— Texto de la página —

►

En el desierto no hay atascos

BIOGRAFIA:
Moussa Ag Assarid es el mayor de trece hermanos de una familia nómada de tuaregs. Nació al norte de Mali hacia 1975 y en 1999 se trasladó a Francia para estudiar. Es autor de “En el desierto no hay atascos“, donde describe su fascinación y perplejidad ante el mundo occidental.Tenéis de todo, pero no os basta. Os quejáis. Aquí tenéis reloj, allí tenemos tiempo.En el desierto no hay atascos, ¿y sabe por qué? ¡Porque allí nadie quiere adelantar a nadie! No sé mi edad: nací en el desierto del Sahara, sin papeles…!Nací en un campamento nómada tuareg entre Tombuctú y Gao, al norte de Mali. He sido pastor de los camellos, cabras, corderos y vacas de mi padre. Hoy estudio Gestión en la Universidad Montpellier. Estoy soltero. Defiendo a los pastores tuareg. Soy musulmán, sin fanatismo.

◄

— Tarea asignada A —
Resuma en dos oraciones el texto sobre Moussa Ag Assarid.
— Tarea asignada B —
Prosiga el texto sobre Moussa Ag Assarid a partir de su última oración.

— Conjunto de ítems —

►

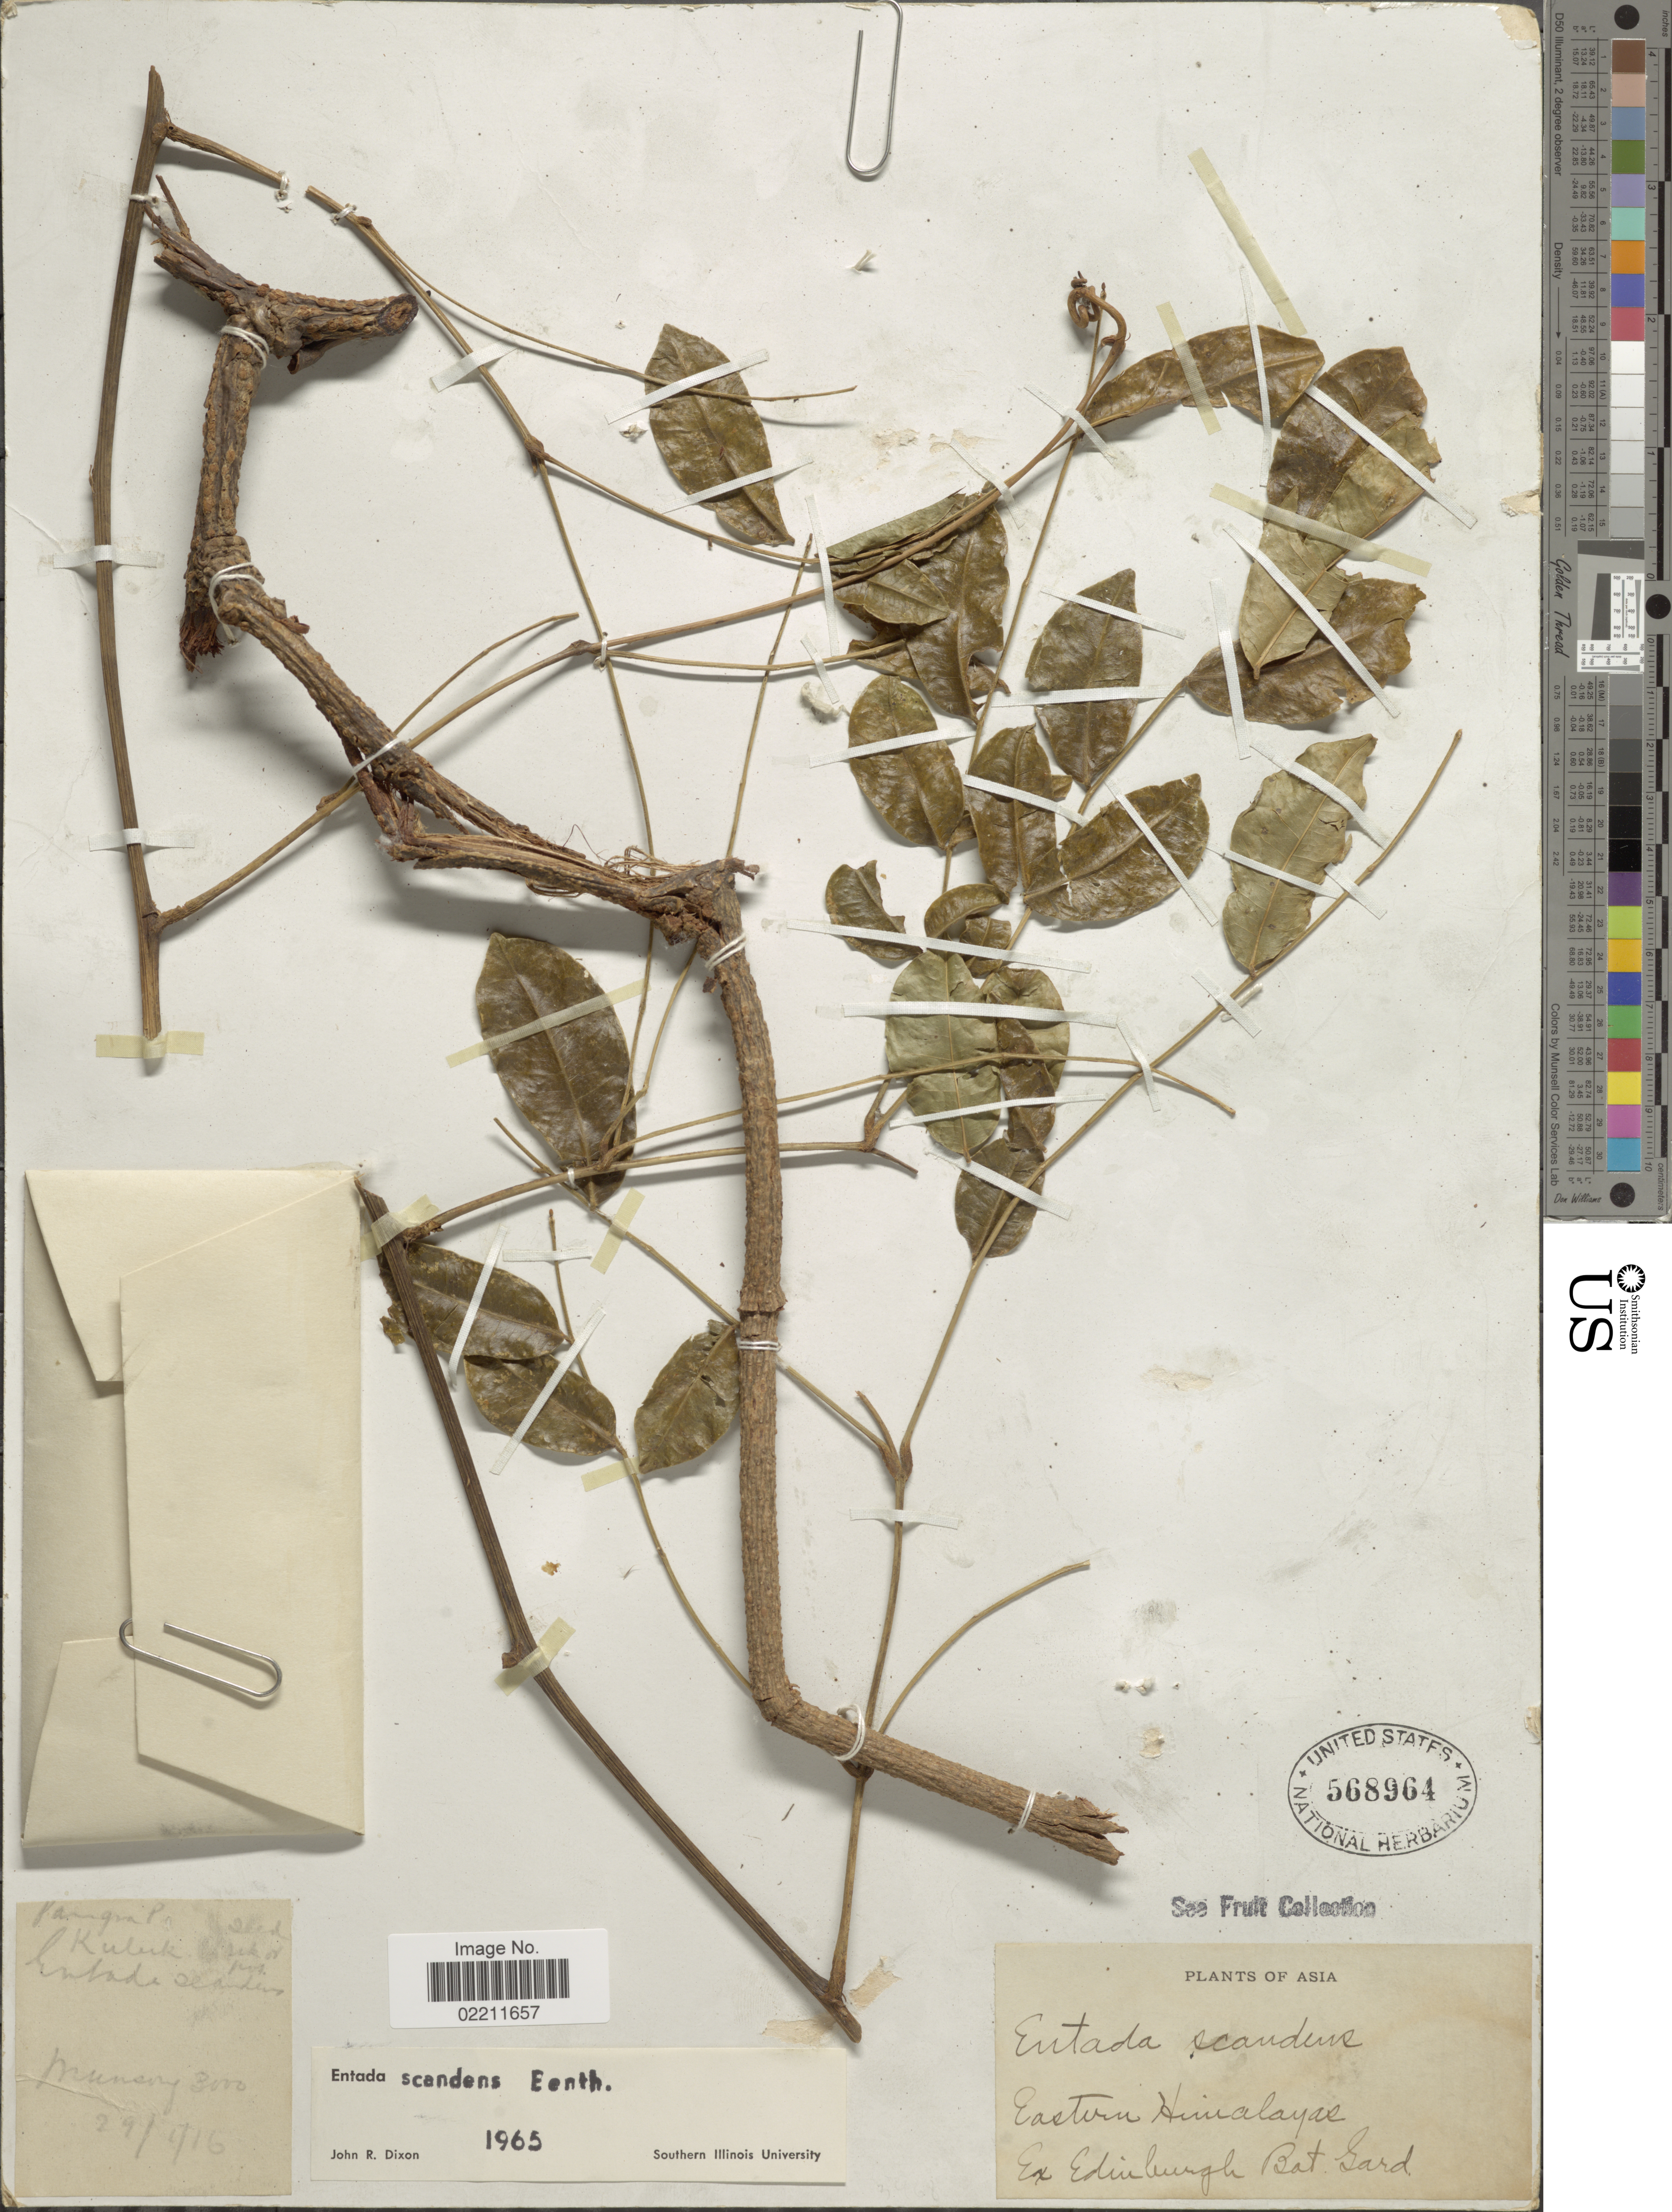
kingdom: Plantae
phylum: Tracheophyta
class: Magnoliopsida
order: Fabales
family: Fabaceae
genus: Entada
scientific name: Entada rheedei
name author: Spreng.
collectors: Edinburg Bot. Gard.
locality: Asia, Eastern Himalaya.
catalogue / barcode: US 568964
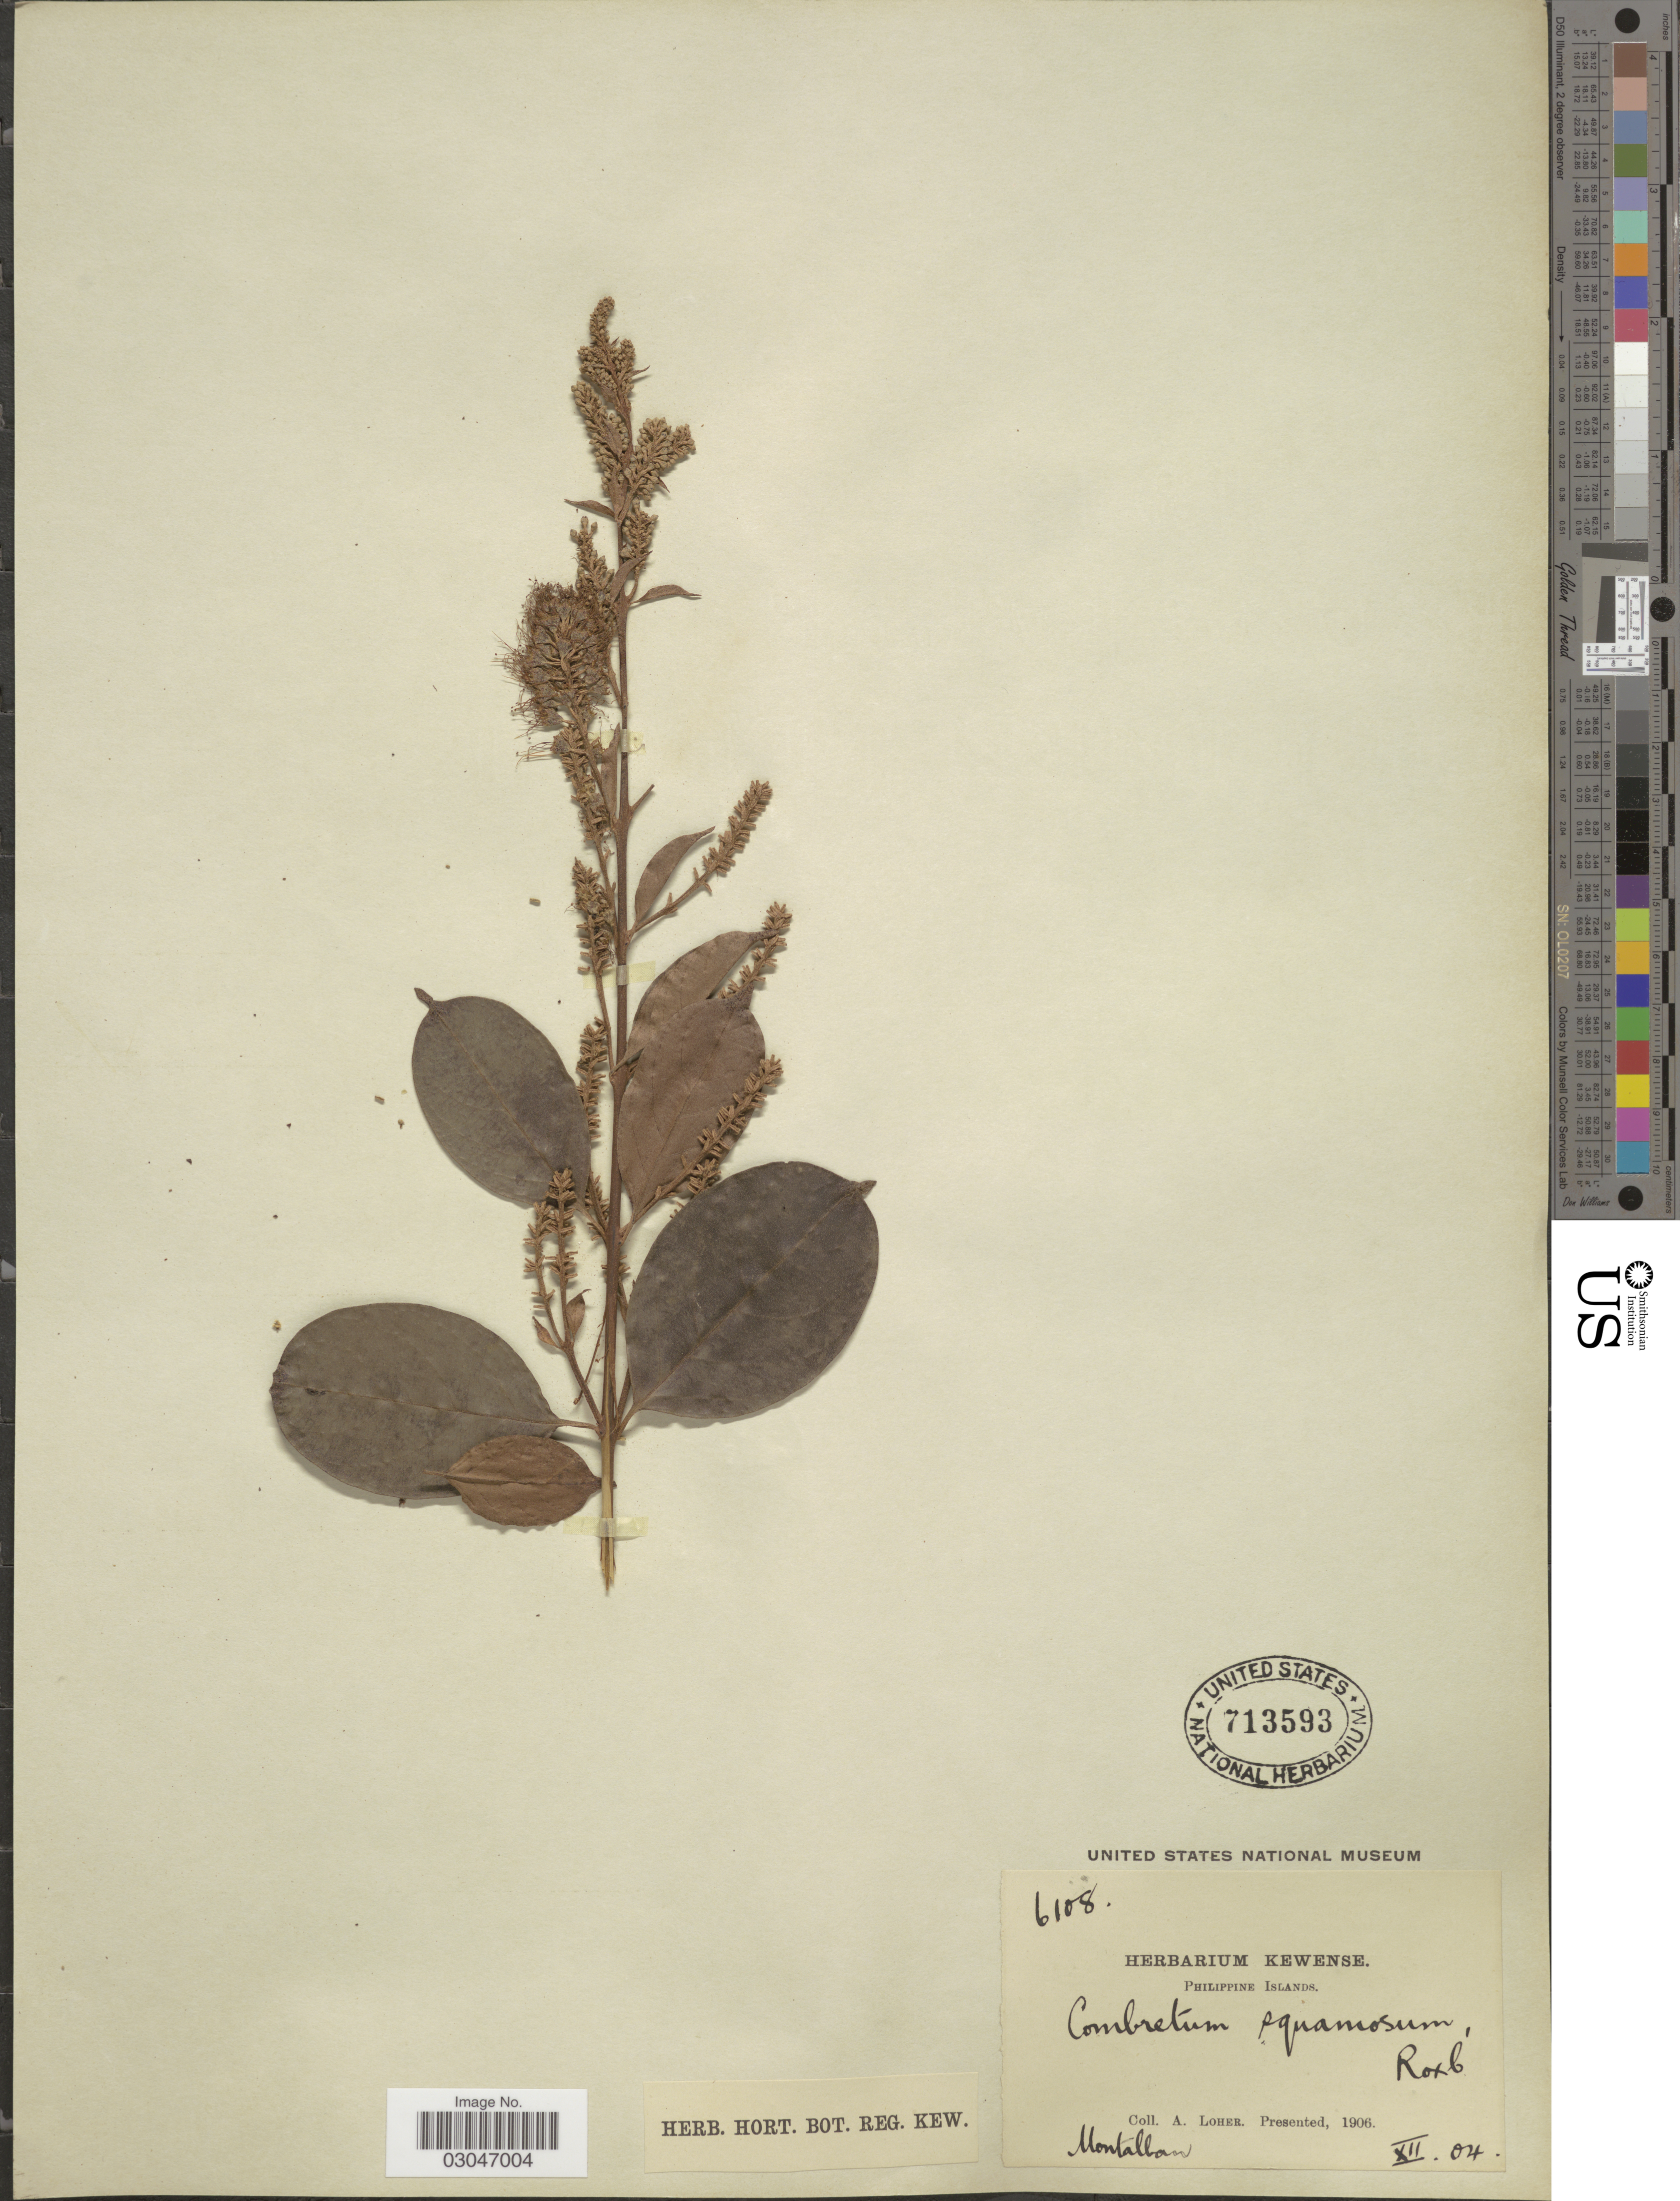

◄

— Resultado del ejercicio A —
Moussa Ag Assarid, el mayor de trece hermanos de una familia nómada tuareg, nació al norte de Mali hacia 1975 y se trasladó a Francia en 1999 para estudiar, y es autor de "En el desierto no hay atascos", donde describe su fascinación y perplejidad ante el mundo occidental. Fue pastor de los animales de su padre, hoy estudia Gestión en la Universidad Montpellier y defiende a los pastores tuareg.

— Resultado del ejercicio B —
RESEÑA:
Moussa Ag Assarid lleva el viajar en la sangre. Nacido en el norte de Mali hacia 1975, hijo de padres nómadas y primogénito de una familia de trece hijos. Con 23 años, el joven tuareg llega a Francia y cambia los dromedarios de su infancia por el TGV y el metro. Siempre en movimiento e interesado en conocer a los demás, Moussa describe en esta obra su fascinación y perplejidad ante el mundo occidental que va descubriendo: su naturaleza, sus habitantes, sus costumbres y todo aquello que no percibimos porque nos hemos acostumbrado a verlo. Las anécdotas y comentarios que cuenta, como la cama del hotel, tan grande que podrían dormir en ella todos los niños de su jaima, el milagro del agua que sale de los grifos, la magia de las escaleras mecánicas y las puertas automáticas... son a un tiempo divertidos y enternecedores, y además muy lúcidos, sin ocultar a veces la decepción por cosas como la falta de tiempo y de calor humano. Su texto, siempre impregnado por su cultura y por su arte de vivir nómada, constituye para los occidentales una ocasión de sonreír pensando en nosotros mismos.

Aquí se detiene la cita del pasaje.